**Task requirements**
Take the entries below and retype them word for word, excluding the images.
[[ Source records, beginning ]]
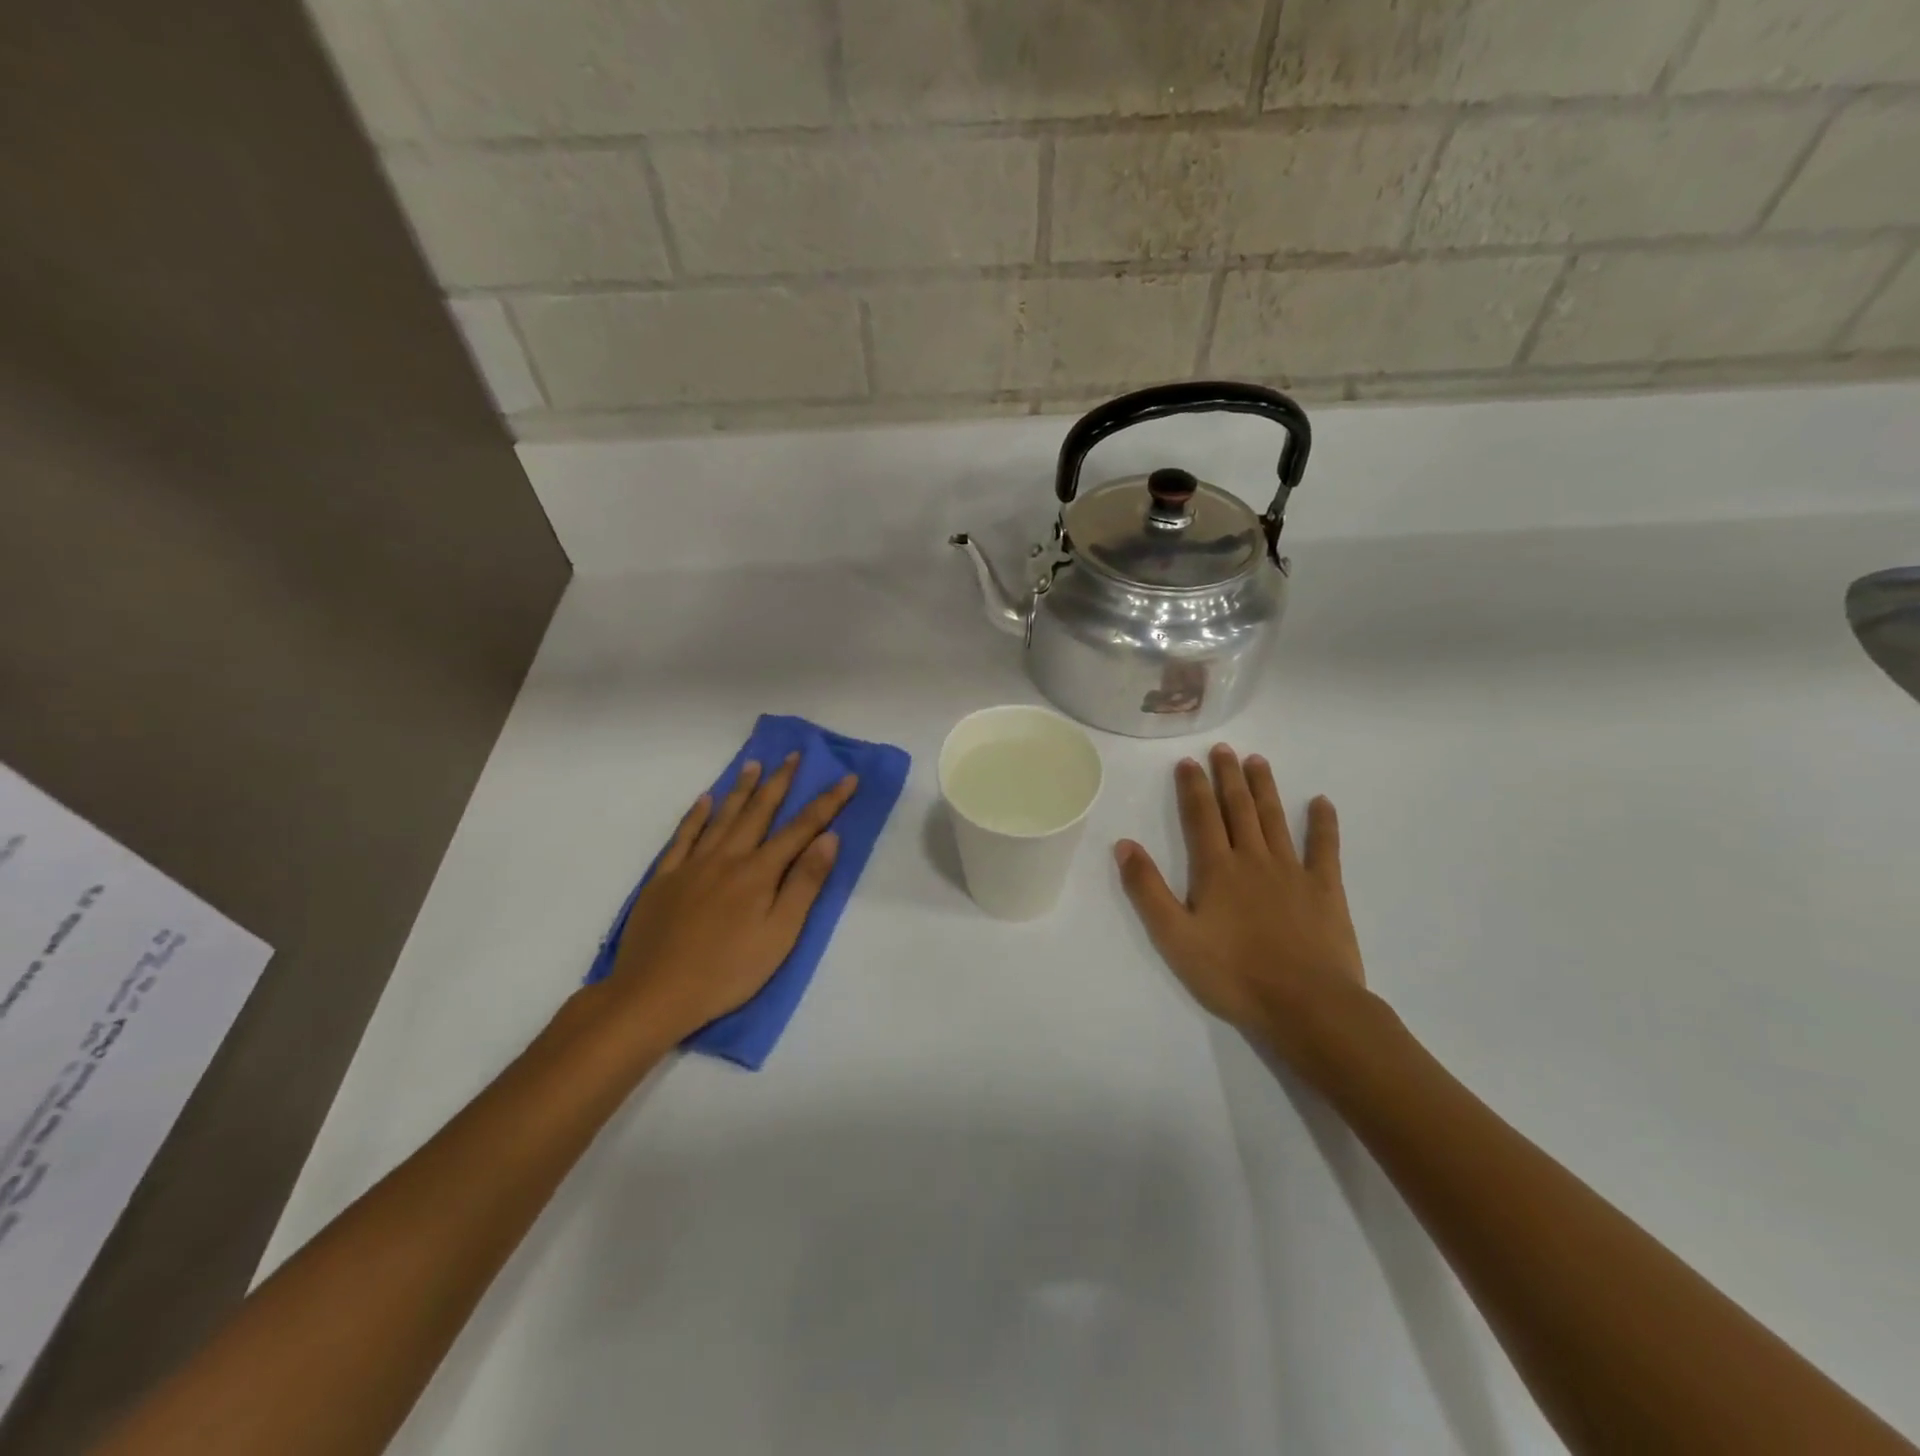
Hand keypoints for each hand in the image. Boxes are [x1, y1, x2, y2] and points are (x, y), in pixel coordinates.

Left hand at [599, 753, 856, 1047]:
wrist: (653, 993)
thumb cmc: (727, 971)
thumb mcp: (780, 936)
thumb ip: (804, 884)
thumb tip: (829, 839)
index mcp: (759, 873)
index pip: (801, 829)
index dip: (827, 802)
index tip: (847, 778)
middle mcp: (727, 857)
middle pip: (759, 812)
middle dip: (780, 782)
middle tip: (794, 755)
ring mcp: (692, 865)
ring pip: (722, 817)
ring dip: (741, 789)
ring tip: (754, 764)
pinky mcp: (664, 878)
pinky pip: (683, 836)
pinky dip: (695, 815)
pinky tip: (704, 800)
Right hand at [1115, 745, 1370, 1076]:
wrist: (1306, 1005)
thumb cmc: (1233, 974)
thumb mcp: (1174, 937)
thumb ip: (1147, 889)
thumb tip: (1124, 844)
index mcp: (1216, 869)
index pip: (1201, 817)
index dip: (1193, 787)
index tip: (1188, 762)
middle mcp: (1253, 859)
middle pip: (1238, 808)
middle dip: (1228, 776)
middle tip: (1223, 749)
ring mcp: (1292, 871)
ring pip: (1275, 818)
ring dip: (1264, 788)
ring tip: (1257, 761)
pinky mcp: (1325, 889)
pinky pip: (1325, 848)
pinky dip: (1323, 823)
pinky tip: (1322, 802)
[[ Source records, end ]]
**Response area**
Hand keypoints for each hand in the image. Boxes are [x1, y1, x2, y2] and points are (x, y), in pixel coordinates.

Left hand at [599, 753, 856, 1047]:
wrist: (653, 993)
thumb cmc: (727, 971)
thumb mcp: (780, 936)
thumb ip: (804, 884)
thumb tip: (829, 839)
index mcp: (759, 873)
index pip: (801, 829)
index dip: (827, 802)
index tip: (847, 778)
middle mcp: (727, 857)
middle pip: (759, 812)
middle dip: (780, 782)
middle tip: (794, 755)
ring mcp: (692, 865)
ring pip: (722, 817)
ring dip: (741, 789)
ring tip: (754, 764)
pinky mcp: (664, 878)
pinky pip: (683, 836)
pinky dip: (695, 815)
pinky tip: (704, 800)
Right hand at [1115, 745, 1370, 1076]:
wrist: (1306, 1005)
thumb cmc: (1233, 974)
thumb mcp: (1174, 937)
thumb ip: (1147, 889)
thumb tip: (1124, 844)
index mcp: (1216, 869)
index pip: (1201, 817)
index dip: (1193, 787)
index tip: (1188, 762)
middle mcp: (1253, 859)
middle pip: (1238, 808)
middle dip: (1228, 776)
middle tip: (1223, 749)
ring mcp: (1292, 871)
ring pip: (1275, 818)
ring dip: (1264, 788)
ring tip: (1257, 761)
pinky mcp: (1325, 889)
pinky pip: (1325, 848)
pinky dip: (1323, 823)
pinky tip: (1322, 802)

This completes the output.